Il sindaco Iano Antoci ha dichiarato di temere un provvedimento improvviso, che possa partire da Roma, in gran segreto, nella logica di evitare proteste e disordini. E ha sostenuto la necessità di "un ulteriore passaggio consiliare per inoltrare la richiesta al provveditore regionale e al ministro. Il Comune - ha sottolineato il primo cittadino - ha cercato di restituire dignità al carcere, ma la situazione è precaria a causa dello stato delle celle. Ci può essere l'impegno a realizzare anche in 48 ore il muro divisorio rispetto alla villa comunale, ma il carcere di Mistretta non può seguire le sorti di altre case circondariali, perché il territorio era già destinato a sede di una nuova struttura". È stata ribadita, quindi, l'urgenza di riprogrammare il progetto di un nuovo edificio e si è fatto appello ai parlamentari locali e al presidente della Regione per un intervento presso le autorità competenti, come già avvenuto in passato anche per il tentativo di procedere alla riapertura dei tribunali di Mistretta e Nicosia.
Dello stesso tenore gli interventi di tutti i consiglieri, preoccupati per le voci che circolano sull'imminente chiusura e intenzionati a sollecitare chiarimenti istituzionali sulla vicenda, per scongiurare la dismissione, mantenendo anche solo un minimo di posti. Il drastico piano dei tagli dell'amministrazione della Giustizia, in pieno clima di "spending review", già da qualche anno aveva colpito anche il vecchio edificio di Mistretta, come pure il Tribunale, cancellati da un decreto del ministro Paola Severino.
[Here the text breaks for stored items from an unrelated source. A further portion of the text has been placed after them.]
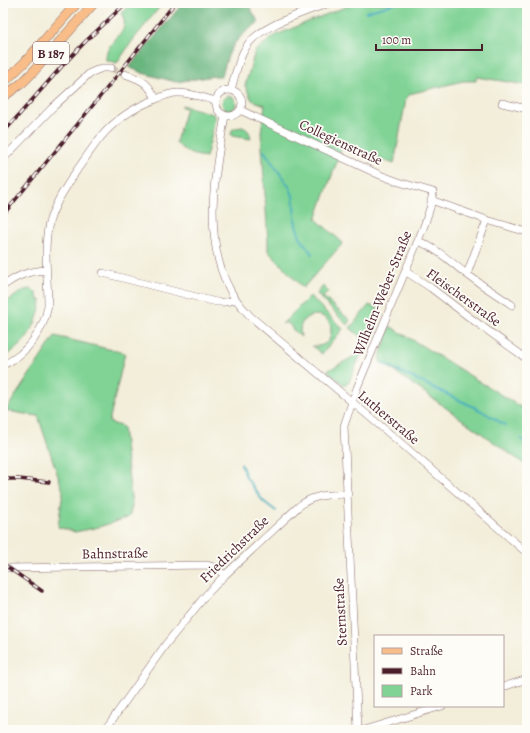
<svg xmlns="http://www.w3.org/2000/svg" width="530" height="733" font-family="Alegreya,serif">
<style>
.green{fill:#80d395;stroke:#657960}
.forest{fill:#68b57e;stroke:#596a54}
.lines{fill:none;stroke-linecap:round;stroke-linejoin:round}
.stream{stroke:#3eabbd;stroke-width:2}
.minor-tunnel{stroke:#d1c5b7;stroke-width:7;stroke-dasharray:7 3.5;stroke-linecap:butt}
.minor-casing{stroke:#856768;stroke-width:8}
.major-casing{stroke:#856768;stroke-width:10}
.minor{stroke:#fff;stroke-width:7}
.major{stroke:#f8bd89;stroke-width:9}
.rail-casing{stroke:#4a1f2b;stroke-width:3.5}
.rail{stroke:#fdfcf7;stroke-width:2;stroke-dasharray:6;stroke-linecap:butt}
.labels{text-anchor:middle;stroke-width:3.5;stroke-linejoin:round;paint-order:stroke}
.shield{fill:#fdfcf7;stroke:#806168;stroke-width:1}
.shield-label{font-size:13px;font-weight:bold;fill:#4a1f2b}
.street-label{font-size:14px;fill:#4a1f2b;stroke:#fdfcf7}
</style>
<rect width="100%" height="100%" fill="#fdfcf7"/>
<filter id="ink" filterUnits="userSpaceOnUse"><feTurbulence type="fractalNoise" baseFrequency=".025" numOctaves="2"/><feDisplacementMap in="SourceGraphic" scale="8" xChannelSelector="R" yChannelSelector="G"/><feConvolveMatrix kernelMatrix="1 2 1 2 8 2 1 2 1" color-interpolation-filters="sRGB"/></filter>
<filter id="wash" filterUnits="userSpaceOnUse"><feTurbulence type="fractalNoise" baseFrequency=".012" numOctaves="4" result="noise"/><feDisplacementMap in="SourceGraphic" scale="16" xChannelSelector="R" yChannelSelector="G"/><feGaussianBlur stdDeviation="0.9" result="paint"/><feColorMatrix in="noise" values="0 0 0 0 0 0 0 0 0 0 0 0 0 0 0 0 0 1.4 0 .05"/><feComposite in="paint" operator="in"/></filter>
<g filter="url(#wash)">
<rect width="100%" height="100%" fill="#f3eeda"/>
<!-- green -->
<path class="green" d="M131 3H163L133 40 117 63 106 60C104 39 134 34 121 13Z
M356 3H527V85L476 77V81H463L413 93 409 95 406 99 394 164 343 145 316 219 343 243 303 288 268 251V242L261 132 265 105 252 100 245 86 255 51 276 35 332 12Z
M222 103a7 7 0 1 1 14 0a7 7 0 1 1-14 0Z
M182 105 213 114 215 117 212 134 206 157C192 155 186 154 176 142L186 108 182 107Z
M242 127C248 129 250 132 251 139L232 136 231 135 232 130 236 128Z
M323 286 328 291 323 297 350 320 347 325 317 294Z
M30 289C36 291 37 293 38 300H41C39 324 25 346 3 357V304L24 290Z
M310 296 343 329 322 354 312 346C319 347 325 345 329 340 330 337 331 334 331 331 332 308 294 310 301 337L291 328 292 327 286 322 282 324Z
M369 305 378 308 366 341 350 328Z
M390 326 527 411V466L379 360Z
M55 336 125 353 109 422 123 427 132 506 129 517 99 527 75 532 58 527 63 491 38 416 6 411 3 416V409L6 410Z
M362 352 349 382 346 385H344L327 371Z"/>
<!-- forest -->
<path class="forest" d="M183 3H247L259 22C250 29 239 36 233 46 227 55 225 66 222 76H215L176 82 142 73 129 67Z"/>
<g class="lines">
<!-- stream -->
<path class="stream" d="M366 12 397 3
M264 151 290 188 293 196 296 226 301 239 312 254
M382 363 480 410 505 425
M521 439 527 443
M241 464 246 477 263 501 276 511"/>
</g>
</g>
<g filter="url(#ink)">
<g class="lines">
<!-- minor-tunnel -->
<path class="minor-tunnel" d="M111 68 125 74"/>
<!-- minor casing -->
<g class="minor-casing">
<path id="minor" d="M125 74C143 81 147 81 156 99
M216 103a13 13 0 1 1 26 0a13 13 0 1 1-26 0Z
M231 90C235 75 238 60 246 47 258 26 306 12 329 3
M502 103 527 109
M240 110 380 175 399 182 433 192 430 208 424 226 357 388 348 414 344 426 358 730
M225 116C215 171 202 238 230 290 235 300 243 308 250 316L403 445 527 553
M3 159 52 108 90 73 102 68H111
M431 200 487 220 527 232
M418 241C436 248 450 261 465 273 480 284 496 294 512 305
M405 271 431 288 469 317 527 359
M103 273 212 301C220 303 228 303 235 299
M467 274 487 220
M3 286C18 275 29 271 47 270
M3 365C27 354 44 331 48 305 48 279 43 249 49 223 54 204 66 187 77 170 85 159 92 148 100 138 114 121 133 108 154 100 161 97 169 93 177 93 188 92 205 98 216 101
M3 568H9L207 565 214 567 225 575
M503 687 527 679
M105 730 166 644 206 595 225 575 298 507C313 494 328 495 348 494
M364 730 442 706"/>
</g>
<!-- major casing -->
<g class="major-casing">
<path id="major" d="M3 83 25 62 77 3
M3 97 22 83 33 72 94 3"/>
</g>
<!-- minor -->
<use href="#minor" class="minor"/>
<!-- major -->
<use href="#major" class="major"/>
<!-- rail casing -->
<g class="rail-casing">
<path id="rail" d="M3 133 63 65 85 42 126 3
M3 215 103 93 175 3
M3 479H18L49 482
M3 564 42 591"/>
</g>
<!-- rail -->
<use href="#rail" class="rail"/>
</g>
</g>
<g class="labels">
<!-- shield labels -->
<rect class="shield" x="33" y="42" width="36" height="22" rx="3"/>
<g class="shield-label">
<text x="51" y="58">B 187</text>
</g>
<!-- street labels -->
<g class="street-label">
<text transform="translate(341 142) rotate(25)" y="5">Collegienstraße</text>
<text transform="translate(382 293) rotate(-68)" y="5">Wilhelm-Weber-Straße</text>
<text transform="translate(464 297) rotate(36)" y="5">Fleischerstraße</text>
<text transform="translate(389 417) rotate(40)" y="5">Lutherstraße</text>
<text transform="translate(234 549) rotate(-44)" y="5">Friedrichstraße</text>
<text transform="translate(115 553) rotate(-1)" y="5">Bahnstraße</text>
<text transform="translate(340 612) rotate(-93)" y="5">Sternstraße</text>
</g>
</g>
<!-- margin -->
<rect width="530" height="733" fill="none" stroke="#fdfcf7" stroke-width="16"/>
<!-- legend -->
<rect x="374" y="635" width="130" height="72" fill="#fdfcf7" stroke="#b5a4a5"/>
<rect x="382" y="648" width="20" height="6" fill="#f8bd89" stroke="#b5a4a5"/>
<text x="410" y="655" font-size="12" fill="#4a1f2b">Straße</text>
<rect x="382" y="668" width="20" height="6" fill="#4a1f2b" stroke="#b5a4a5"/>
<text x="410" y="675" font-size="12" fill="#4a1f2b">Bahn</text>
<rect x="382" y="685" width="20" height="12" fill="#80d395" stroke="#b5a4a5"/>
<text x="410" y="695" font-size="12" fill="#4a1f2b">Park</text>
<!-- scale -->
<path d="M376 44v6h106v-6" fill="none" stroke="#4a1f2b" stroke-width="2"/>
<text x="382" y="44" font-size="12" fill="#4a1f2b" stroke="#fdfcf7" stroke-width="3" paint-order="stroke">100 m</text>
</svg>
Quest'ultimo, in occasione di una visita presso la struttura amastratina, un antico convento adattato a piccola casa circondariale, con meno di una cinquantina di detenuti, aveva rilevato alcune carenze, come la mancanza di riscaldamento e gli inadeguati servizi igienici, auspicando la possibilità di realizzare un edificio di media grandezza e capacità ricettiva, nello stesso circondario. Anche in passato, a seguito dei sopralluoghi di commissioni parlamentari, erano state evidenziate le critiche condizioni di vita dei carcerati. Poi era stata quantificata la spesa per un'eventuale nuova struttura, circa 40 milioni, ma senza trovare soluzione.